FCC Scrubs Its Website of One Key Word as It Caves to Trump
This is a chilling preview of how Trump will use the Federal Communications Commission.

The Federal Communications Commission website no longer reflects that the FCC is an “independent” agency after FCC Chair Brendan Carr testified to Congress on Wednesday that he didn’t consider it to be one.
Axios’s Sara Fischer caught the change, and posted about it on X: “This is INSANE. I took this screenshot of the @FCC website at 11:52 a.m. ET where it explicitly states the FCC is an independent agency. 25 minutes later, it has been removed following Carr’s comments during this hearing! See before and after screenshots below.”


As of Wednesday afternoon, there is no mention of the FCC being an “independent agency” on its website, only a “U.S. agency.” (The last publicly available confirmation of the word “independent” appearing on the site was October 1.)

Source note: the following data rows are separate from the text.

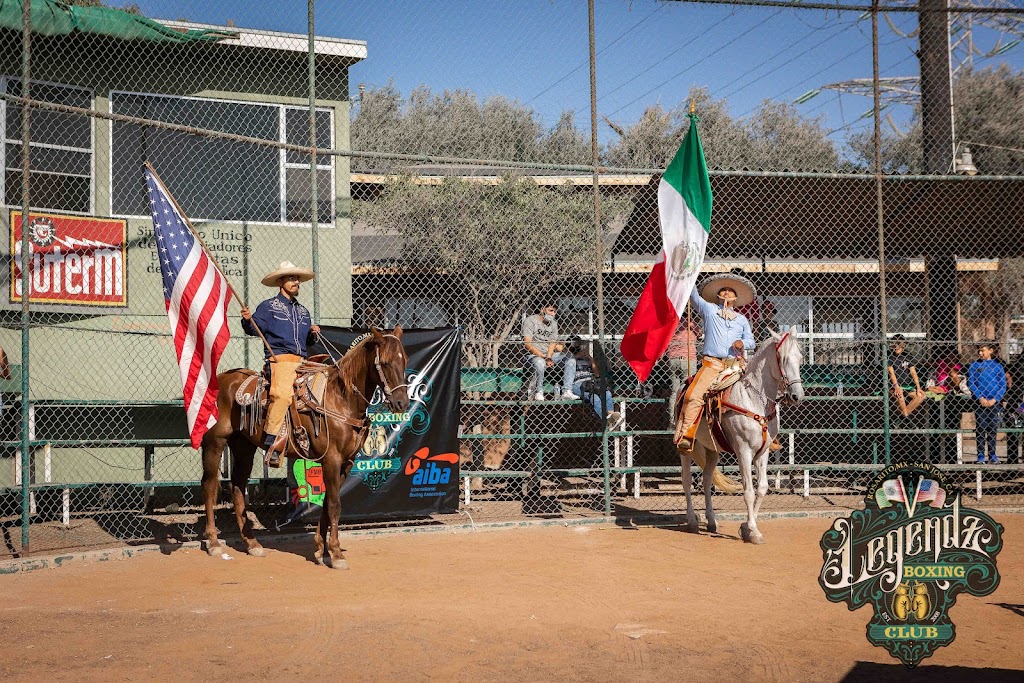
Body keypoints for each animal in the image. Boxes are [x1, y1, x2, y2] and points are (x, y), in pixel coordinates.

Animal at [197, 325, 409, 565]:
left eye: (404, 360)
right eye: (385, 362)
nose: (402, 403)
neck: (341, 399)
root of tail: (222, 378)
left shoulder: (346, 462)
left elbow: (327, 502)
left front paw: (320, 549)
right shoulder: (331, 459)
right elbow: (334, 504)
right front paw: (335, 553)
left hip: (243, 445)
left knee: (238, 486)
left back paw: (252, 544)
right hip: (215, 441)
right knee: (210, 485)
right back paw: (214, 543)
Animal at [679, 331, 806, 544]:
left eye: (800, 358)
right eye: (783, 359)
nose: (797, 395)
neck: (754, 400)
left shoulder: (762, 452)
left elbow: (761, 488)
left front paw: (746, 527)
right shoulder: (743, 450)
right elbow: (748, 491)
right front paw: (753, 531)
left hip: (712, 450)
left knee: (706, 480)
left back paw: (712, 521)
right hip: (687, 448)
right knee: (687, 480)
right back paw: (692, 521)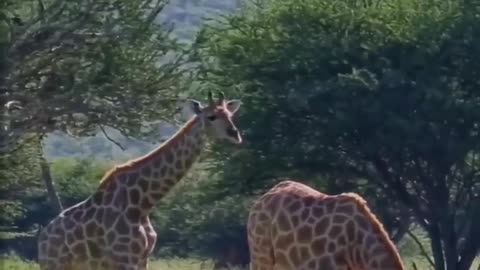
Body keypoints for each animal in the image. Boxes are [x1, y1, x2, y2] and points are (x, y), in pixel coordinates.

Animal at [36, 92, 244, 270]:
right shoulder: (124, 257)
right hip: (56, 264)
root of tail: (43, 240)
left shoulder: (143, 258)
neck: (142, 204)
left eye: (229, 115)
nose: (235, 134)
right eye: (211, 116)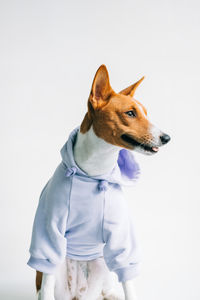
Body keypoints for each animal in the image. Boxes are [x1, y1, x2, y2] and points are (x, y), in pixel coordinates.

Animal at [28, 64, 171, 298]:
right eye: (130, 113)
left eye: (146, 113)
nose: (167, 138)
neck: (94, 171)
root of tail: (78, 294)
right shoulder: (50, 231)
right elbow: (47, 280)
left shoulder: (121, 237)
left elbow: (129, 281)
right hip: (59, 265)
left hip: (102, 262)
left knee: (106, 289)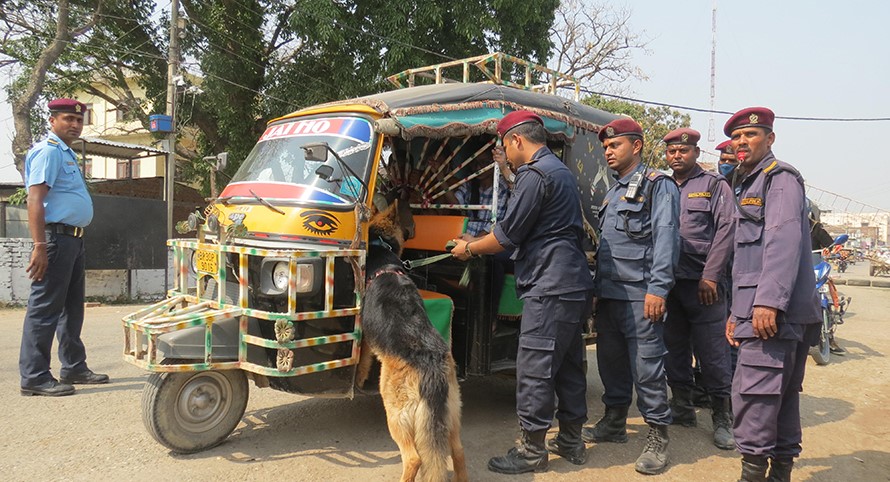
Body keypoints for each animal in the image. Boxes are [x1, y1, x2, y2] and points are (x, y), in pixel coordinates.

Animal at [356, 202, 468, 482]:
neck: (382, 250)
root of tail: (432, 369)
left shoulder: (365, 340)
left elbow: (362, 361)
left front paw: (359, 380)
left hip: (396, 414)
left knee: (414, 458)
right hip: (450, 414)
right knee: (458, 452)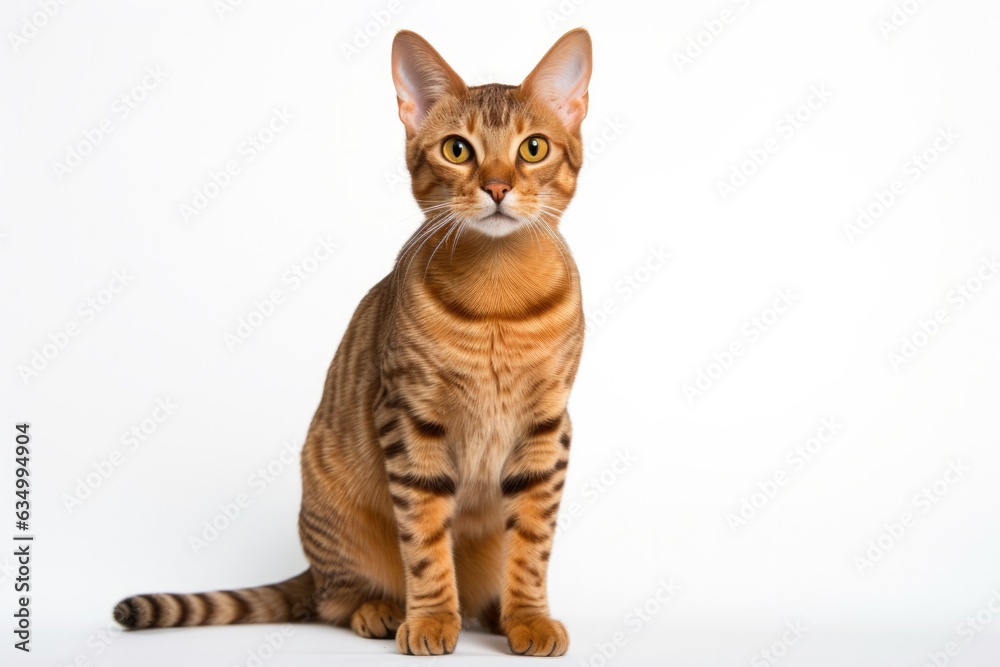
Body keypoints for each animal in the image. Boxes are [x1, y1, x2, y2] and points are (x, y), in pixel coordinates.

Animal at [113, 27, 588, 656]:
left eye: (533, 148)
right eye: (457, 150)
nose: (497, 187)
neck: (498, 302)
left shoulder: (546, 425)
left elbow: (532, 541)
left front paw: (529, 618)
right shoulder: (410, 417)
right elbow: (426, 540)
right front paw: (431, 619)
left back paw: (491, 613)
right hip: (336, 512)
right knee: (335, 598)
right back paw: (381, 610)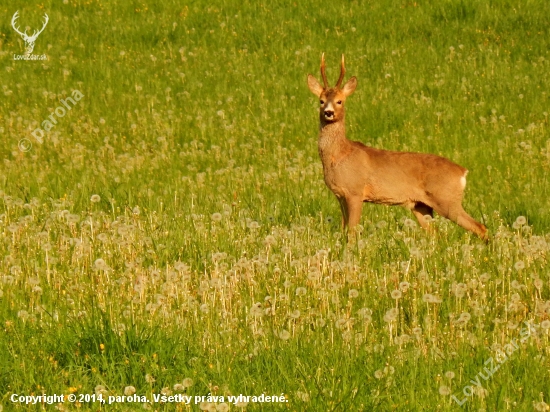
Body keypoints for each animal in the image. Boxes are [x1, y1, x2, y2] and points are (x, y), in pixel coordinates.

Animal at [308, 55, 490, 241]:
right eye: (321, 101)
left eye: (340, 101)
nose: (328, 112)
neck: (339, 155)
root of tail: (462, 172)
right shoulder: (340, 195)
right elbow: (344, 231)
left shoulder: (355, 192)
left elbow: (352, 232)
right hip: (421, 206)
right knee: (437, 235)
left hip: (447, 200)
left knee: (480, 227)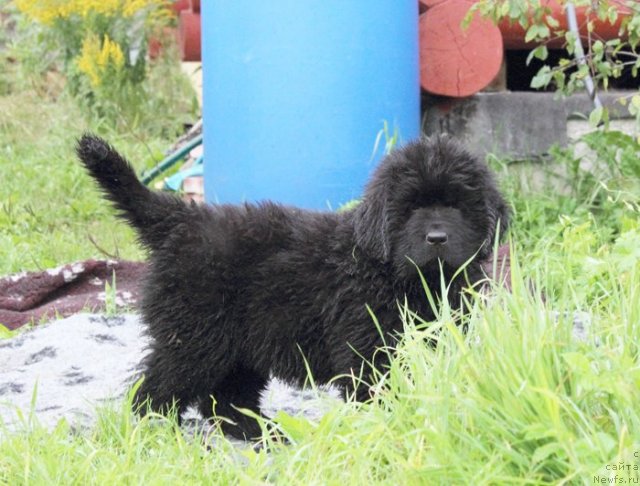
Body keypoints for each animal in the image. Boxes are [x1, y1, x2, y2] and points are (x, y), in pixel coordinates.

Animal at [76, 134, 510, 440]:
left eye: (456, 205)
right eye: (411, 208)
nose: (437, 238)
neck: (395, 273)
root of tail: (181, 219)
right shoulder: (368, 345)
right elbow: (379, 389)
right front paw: (388, 428)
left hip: (239, 345)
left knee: (225, 402)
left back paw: (265, 434)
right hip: (193, 336)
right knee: (158, 389)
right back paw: (153, 434)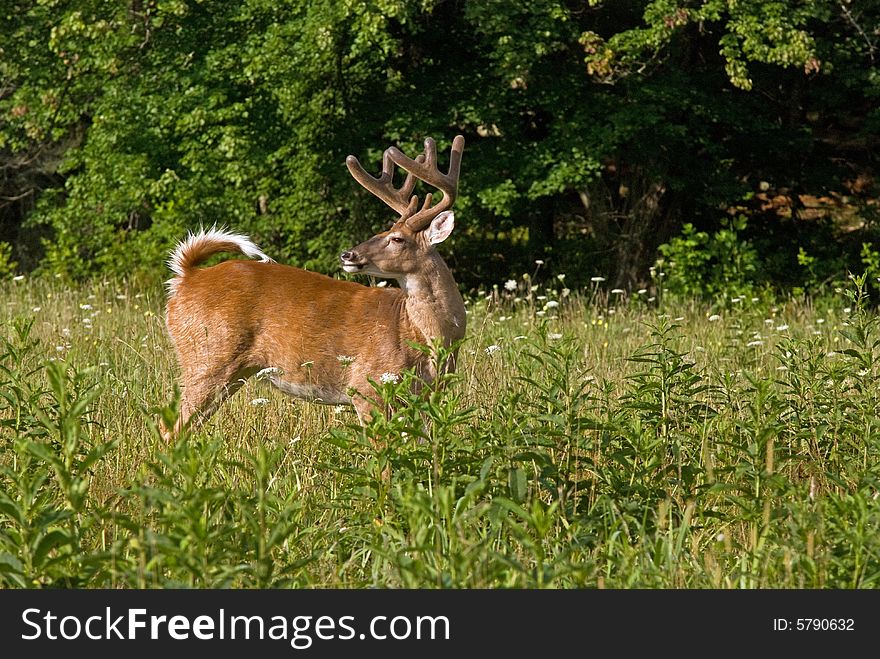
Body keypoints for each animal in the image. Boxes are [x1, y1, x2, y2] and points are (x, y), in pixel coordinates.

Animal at [162, 134, 470, 444]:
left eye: (396, 238)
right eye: (383, 232)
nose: (348, 254)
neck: (418, 334)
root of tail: (186, 277)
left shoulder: (423, 397)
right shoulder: (367, 385)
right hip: (206, 356)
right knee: (171, 428)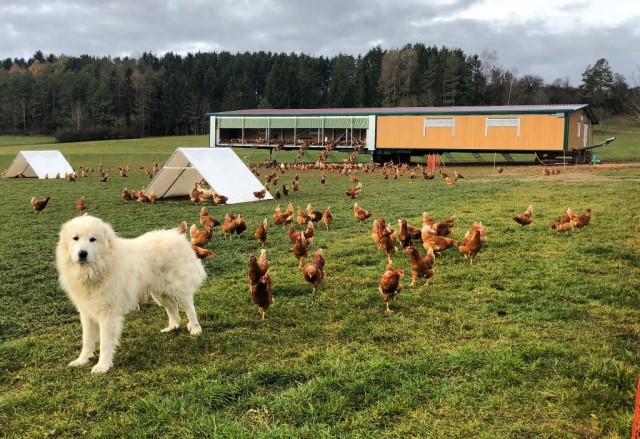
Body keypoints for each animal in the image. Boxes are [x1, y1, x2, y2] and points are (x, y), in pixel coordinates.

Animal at [55, 215, 206, 372]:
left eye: (93, 239)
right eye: (75, 238)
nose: (82, 253)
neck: (97, 269)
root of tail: (180, 239)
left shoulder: (108, 315)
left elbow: (105, 343)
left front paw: (102, 366)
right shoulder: (87, 312)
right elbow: (87, 340)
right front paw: (82, 360)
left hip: (178, 291)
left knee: (190, 309)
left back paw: (195, 329)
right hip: (160, 293)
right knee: (172, 309)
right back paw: (172, 327)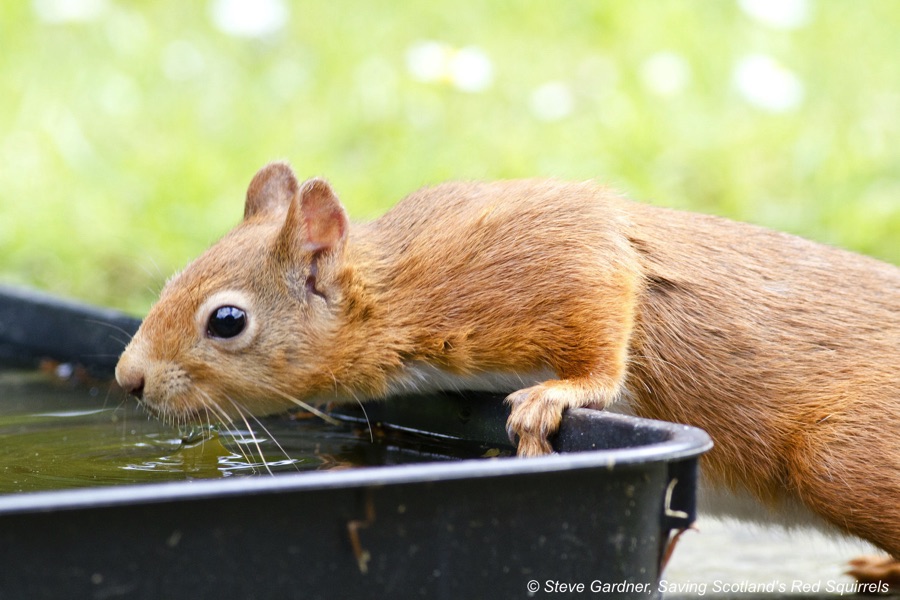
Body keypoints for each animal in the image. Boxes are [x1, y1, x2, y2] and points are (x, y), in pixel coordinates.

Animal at [117, 162, 900, 577]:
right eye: (172, 277)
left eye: (226, 321)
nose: (130, 379)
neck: (398, 297)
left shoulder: (542, 257)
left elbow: (601, 319)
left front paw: (558, 396)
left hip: (843, 458)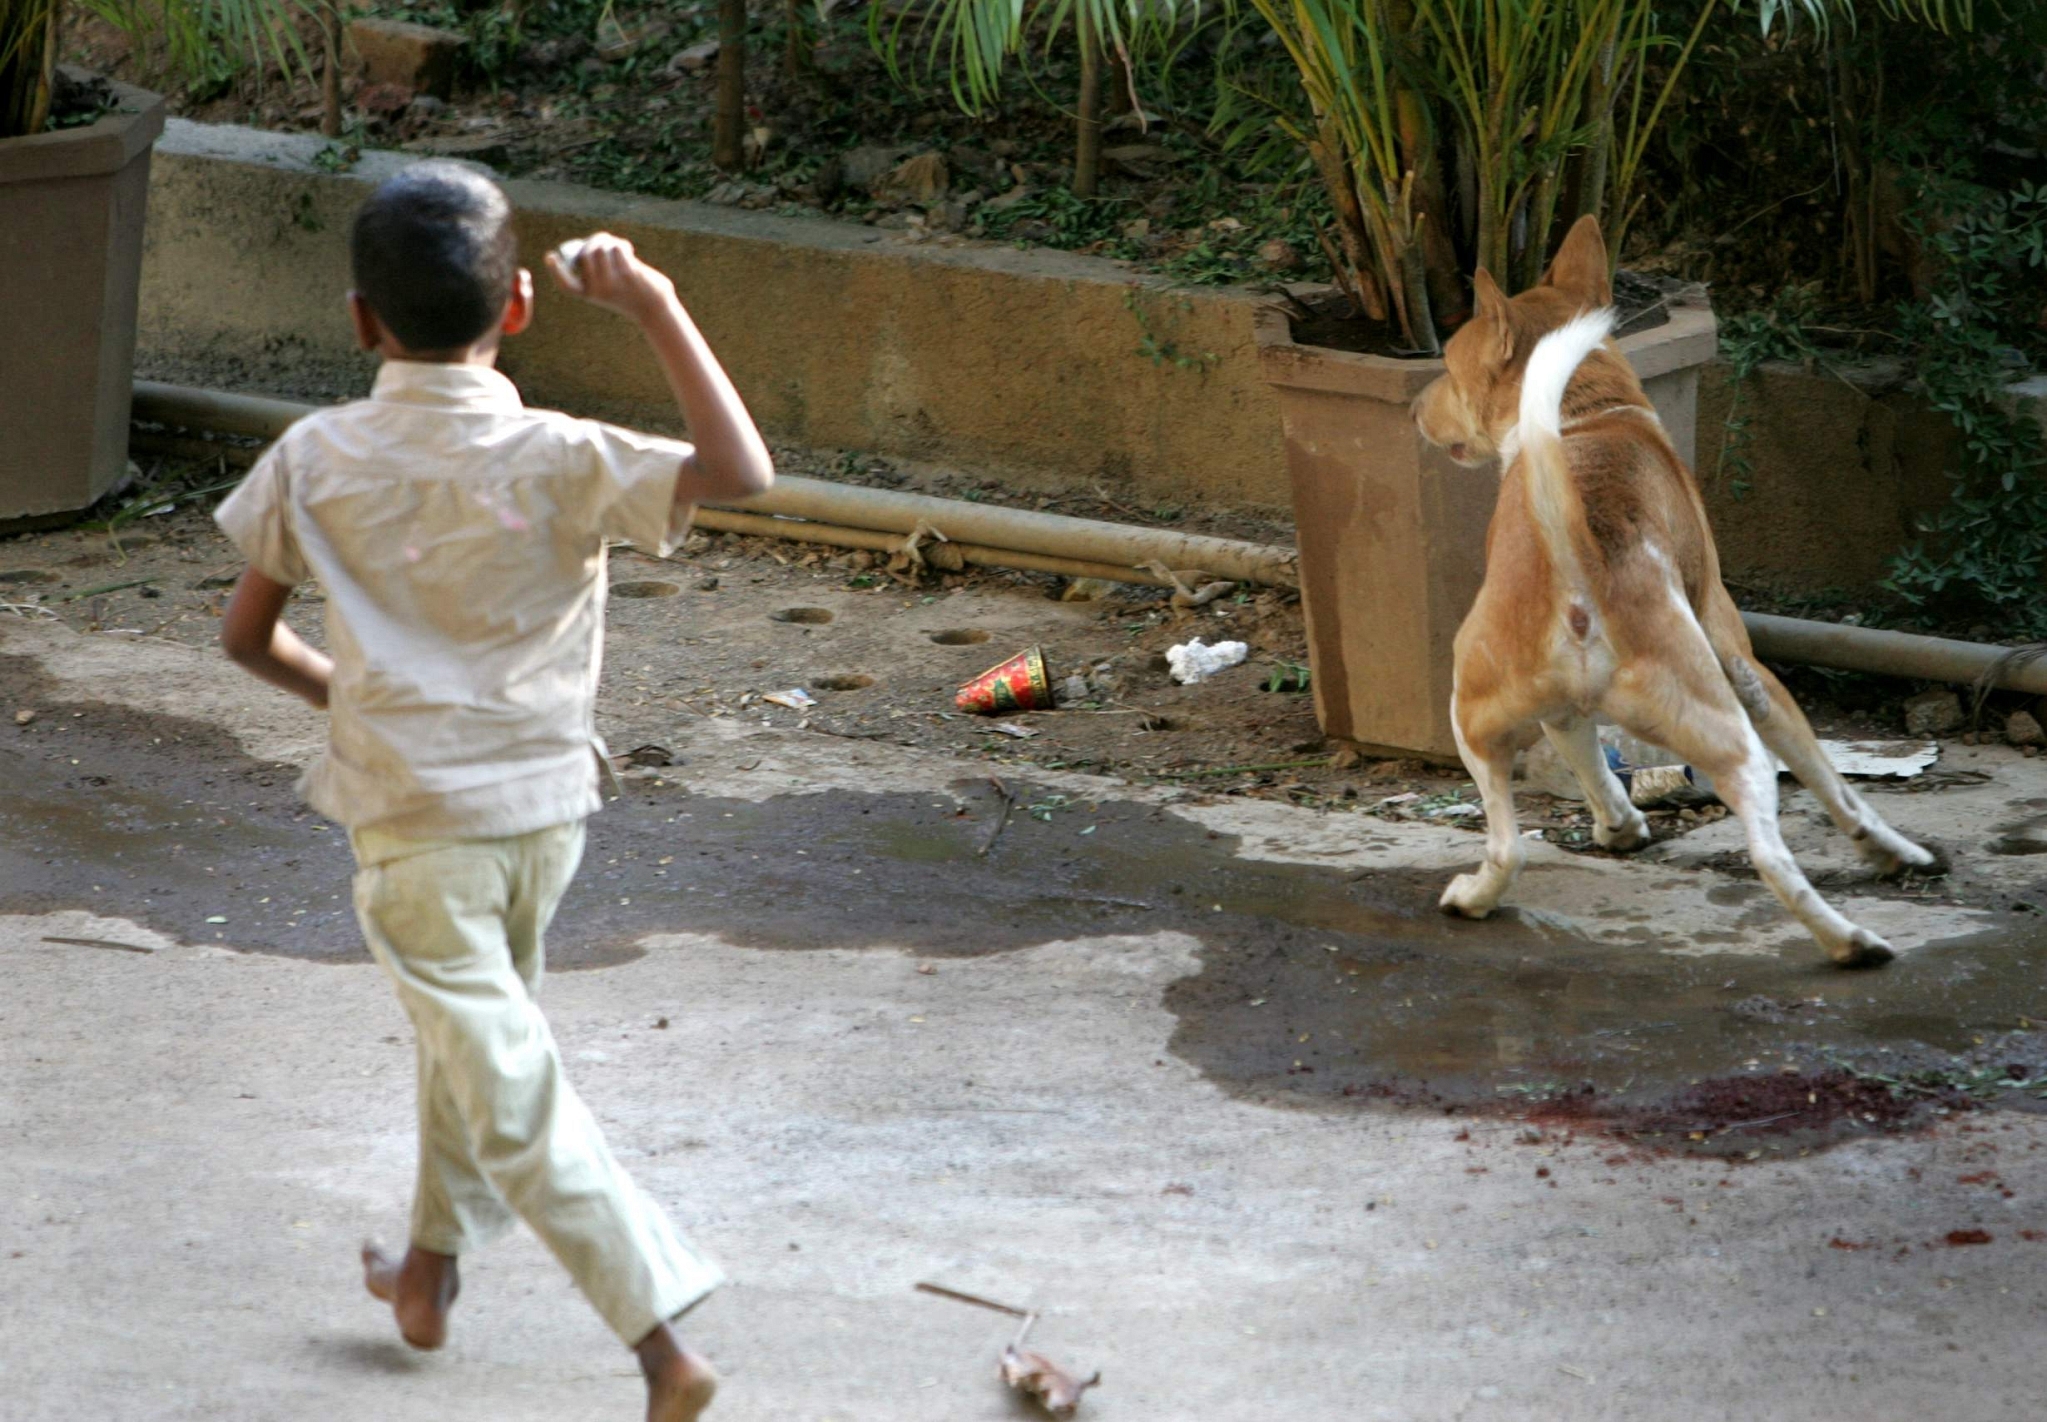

During the hearing, Carr was pressed on whether he considered the FCC to be an independent agency: Though he had previously said himself that the agency was “long ago determined” by Congress to be independent, he claimed on Wednesday that his position had changed, and he now believes it to no longer be independent, since its members are subject to for-cause removal by the president.
One senator even read from the FCC’s website. New Mexico’s Ben Ray Luján said, “Just so you know, Brendan, on your website it just simply says, man, the FCC is independent.... This isn’t a trick question.”
Unluckily for Luján—and for the American people—it doesn’t say that anymore. Whether the change was the Trump administration’s attempt to protect Carr from appearing to lie during congressional testimony, or just a mask-off moment about the sad state of the FCC, it’s clear that the agency can no longer be trusted to act independently of the president.